Data excerpts:

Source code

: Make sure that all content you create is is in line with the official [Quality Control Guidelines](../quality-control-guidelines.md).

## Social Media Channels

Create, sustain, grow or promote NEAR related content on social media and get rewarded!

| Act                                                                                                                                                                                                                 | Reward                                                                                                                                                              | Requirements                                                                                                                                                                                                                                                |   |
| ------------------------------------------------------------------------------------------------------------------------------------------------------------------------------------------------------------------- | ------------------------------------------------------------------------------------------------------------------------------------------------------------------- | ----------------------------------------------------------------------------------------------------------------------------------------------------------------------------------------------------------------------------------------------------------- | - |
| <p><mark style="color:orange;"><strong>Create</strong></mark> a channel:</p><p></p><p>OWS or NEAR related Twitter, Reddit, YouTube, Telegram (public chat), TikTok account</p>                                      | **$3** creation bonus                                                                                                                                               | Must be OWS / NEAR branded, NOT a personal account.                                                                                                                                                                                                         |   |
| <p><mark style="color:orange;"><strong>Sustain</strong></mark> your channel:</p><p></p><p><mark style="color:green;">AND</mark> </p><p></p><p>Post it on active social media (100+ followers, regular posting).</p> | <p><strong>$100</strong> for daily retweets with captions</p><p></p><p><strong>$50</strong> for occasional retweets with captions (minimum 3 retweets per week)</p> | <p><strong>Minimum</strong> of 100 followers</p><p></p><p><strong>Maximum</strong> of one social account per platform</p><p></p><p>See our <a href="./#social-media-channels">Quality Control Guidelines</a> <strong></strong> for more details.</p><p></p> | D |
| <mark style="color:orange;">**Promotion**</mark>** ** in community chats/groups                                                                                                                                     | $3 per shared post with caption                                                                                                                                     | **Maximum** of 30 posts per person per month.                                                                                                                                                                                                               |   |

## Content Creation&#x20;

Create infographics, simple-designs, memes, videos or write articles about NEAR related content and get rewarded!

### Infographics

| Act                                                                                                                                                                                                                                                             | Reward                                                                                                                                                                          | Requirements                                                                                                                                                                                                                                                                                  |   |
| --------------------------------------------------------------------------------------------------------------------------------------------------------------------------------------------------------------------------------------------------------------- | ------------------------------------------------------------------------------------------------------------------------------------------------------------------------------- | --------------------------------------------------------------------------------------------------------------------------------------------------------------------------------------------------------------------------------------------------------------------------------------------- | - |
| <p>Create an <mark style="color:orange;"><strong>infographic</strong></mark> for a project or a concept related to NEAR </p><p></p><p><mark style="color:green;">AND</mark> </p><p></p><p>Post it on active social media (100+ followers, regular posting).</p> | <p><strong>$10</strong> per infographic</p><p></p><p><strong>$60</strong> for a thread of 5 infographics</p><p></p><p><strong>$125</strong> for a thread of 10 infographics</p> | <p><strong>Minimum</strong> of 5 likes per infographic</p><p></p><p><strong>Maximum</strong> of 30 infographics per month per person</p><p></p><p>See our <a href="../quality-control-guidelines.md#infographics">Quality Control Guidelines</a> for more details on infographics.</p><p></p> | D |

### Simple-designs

### TO-DO ITEM
Identify every line of the data above that contains the word "more", and copy each one out in full. Case counts.

### RESULT
| <p><mark style="color:orange;"><strong>Sustain</strong></mark> your channel:</p><p></p><p><mark style="color:green;">AND</mark> </p><p></p><p>Post it on active social media (100+ followers, regular posting).</p> | <p><strong>$100</strong> for daily retweets with captions</p><p></p><p><strong>$50</strong> for occasional retweets with captions (minimum 3 retweets per week)</p> | <p><strong>Minimum</strong> of 100 followers</p><p></p><p><strong>Maximum</strong> of one social account per platform</p><p></p><p>See our <a href="./#social-media-channels">Quality Control Guidelines</a> <strong></strong> for more details.</p><p></p> | D |
| <p>Create an <mark style="color:orange;"><strong>infographic</strong></mark> for a project or a concept related to NEAR </p><p></p><p><mark style="color:green;">AND</mark> </p><p></p><p>Post it on active social media (100+ followers, regular posting).</p> | <p><strong>$10</strong> per infographic</p><p></p><p><strong>$60</strong> for a thread of 5 infographics</p><p></p><p><strong>$125</strong> for a thread of 10 infographics</p> | <p><strong>Minimum</strong> of 5 likes per infographic</p><p></p><p><strong>Maximum</strong> of 30 infographics per month per person</p><p></p><p>See our <a href="../quality-control-guidelines.md#infographics">Quality Control Guidelines</a> for more details on infographics.</p><p></p> | D |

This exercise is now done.